§ **提示文**:
------------------------------------
この原液 60㎖ とクエン酸2%水溶液 40㎖ を、8ℓ ジョウロに入れ農業用水で希釈。キーザーマグ原液を希釈した使用液はpH5.2, EC1094㎲/㎝ になる。ハイグリーンは pH5.9, EC 713 と、キーザーマグよりやや控えめ。マグホスはクエン酸2%水溶液で溶解しているので添加する必要はない。

クエン酸2%水溶液を加えるのは、用水をpH6.0以下にして排水も6.5以下にするのが目的。用水をpH5.xにするには、クエン酸2%水溶液の量を増やす。キーザーマグ水溶液を増やしてもpHは下がるが、ECが上がりすぎる。
------------------------------------
§ **実施事項 A**: 希釈液の調製に関する文章によれば、用水をpH5台にしたい場合、キーザーマグ水溶液ではなくクエン酸2%水溶液の量を増やすのはなぜですか。その理由を説明してください。
§ **実施事項 B**: 希釈液の調製に関する文章を、最後の文の後から書き継いでください。

§ **抽出資料**:
------------------------------------
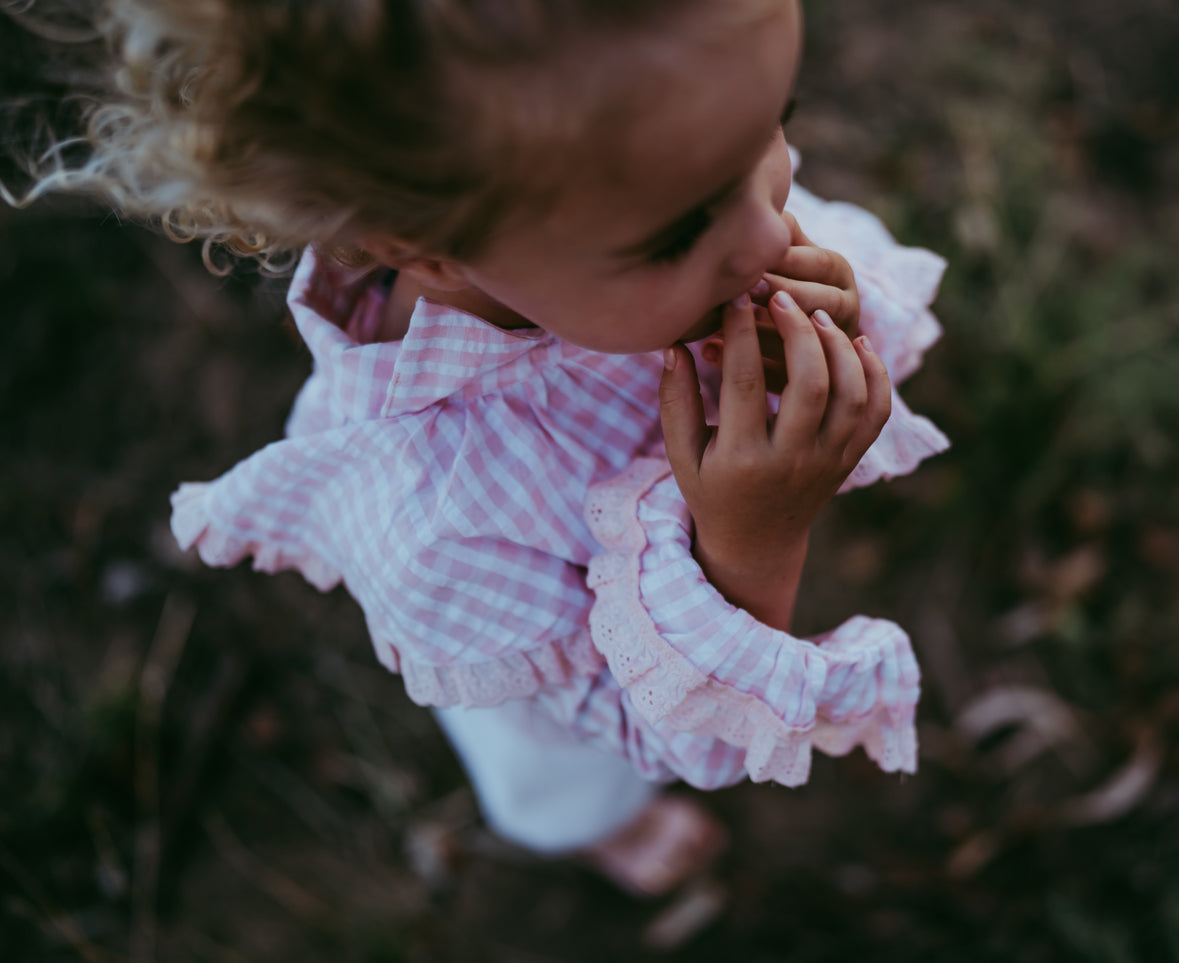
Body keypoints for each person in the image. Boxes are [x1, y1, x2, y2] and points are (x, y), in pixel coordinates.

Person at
------------------------------------
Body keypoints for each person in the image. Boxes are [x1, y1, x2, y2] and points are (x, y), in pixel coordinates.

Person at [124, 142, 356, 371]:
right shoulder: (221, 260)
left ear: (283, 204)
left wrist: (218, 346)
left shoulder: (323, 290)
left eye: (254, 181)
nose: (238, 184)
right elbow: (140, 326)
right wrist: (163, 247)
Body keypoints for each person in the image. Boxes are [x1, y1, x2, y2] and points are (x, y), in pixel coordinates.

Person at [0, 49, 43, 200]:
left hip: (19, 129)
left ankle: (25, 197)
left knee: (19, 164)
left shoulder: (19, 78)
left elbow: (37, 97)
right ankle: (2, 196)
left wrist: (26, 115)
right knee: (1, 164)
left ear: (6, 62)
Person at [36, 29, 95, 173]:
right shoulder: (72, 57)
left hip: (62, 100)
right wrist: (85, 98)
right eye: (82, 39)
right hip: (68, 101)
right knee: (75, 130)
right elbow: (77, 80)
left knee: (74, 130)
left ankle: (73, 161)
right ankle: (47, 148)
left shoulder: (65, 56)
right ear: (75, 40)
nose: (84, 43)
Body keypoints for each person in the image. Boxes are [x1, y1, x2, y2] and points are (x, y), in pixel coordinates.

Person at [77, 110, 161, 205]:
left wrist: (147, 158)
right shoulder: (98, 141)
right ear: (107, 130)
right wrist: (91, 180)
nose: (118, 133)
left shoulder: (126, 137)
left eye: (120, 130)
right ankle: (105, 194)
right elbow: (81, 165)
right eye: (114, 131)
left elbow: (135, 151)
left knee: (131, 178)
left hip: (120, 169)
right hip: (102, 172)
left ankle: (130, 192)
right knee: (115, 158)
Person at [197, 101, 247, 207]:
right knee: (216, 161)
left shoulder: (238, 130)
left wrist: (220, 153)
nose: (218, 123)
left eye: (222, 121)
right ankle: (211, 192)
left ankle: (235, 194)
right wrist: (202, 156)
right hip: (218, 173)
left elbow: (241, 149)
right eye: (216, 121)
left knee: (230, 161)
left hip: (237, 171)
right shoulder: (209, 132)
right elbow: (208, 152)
------------------------------------
§ **記述解答 A**: キーザーマグ水溶液を増やしてもpHは下がりますが、同時にECが上がりすぎてしまうためです。そのため、pHを下げるにはクエン酸2%水溶液の量を増やします。

§ **記述解答 B**:
:使用している農業用水はpH8.2程度。水道水はpH7.2前後なので、水道水ではクエン酸2%水溶液によるpH調整は不要。マグホス+水道水の場合は、原液の量を40㎖に減らす。濃度は400㎲/㎝ 程度になる

使用液のMg濃度

10号鉢にたっぷり灌水すると8ℓで5鉢分。これを基に計算すると1回の潅水で施用するキーザーマグの施用量は1鉢あたり1.20㌘。キーザーマグのMg含有率は25%なので、1鉢の潅水量1600㎖中に0.3㌘のMgが含まれる。これは 187.5 ppm。ppmの約2倍が㎲/㎝と見做せるので 375㎲/㎝ になる。キーザーマグ使用液のEC1094㎲/㎝の約半分弱がMgで、残りは他の微量要素。

同様に、ハイグリーンのMg含有率は14%なので、1鉢あたりの灌水量1600㎖中に0.168㌘のMg。これは105ppm=210㎲/㎝ になる。 (計算を間違えてないよな? 算数苦手:p )

POINT:溶液耕の標準培養液のMg濃度との比較

標準培養液の濃度|OATハウス肥料シリーズ|製品情報|OATアグリオ㈱

これによれば、溶液耕の標準培養液・大塚A処方のMg濃度は 60ppm=120㎲/㎝、B処方(園試処方)では 80ppm=160㎲/㎝。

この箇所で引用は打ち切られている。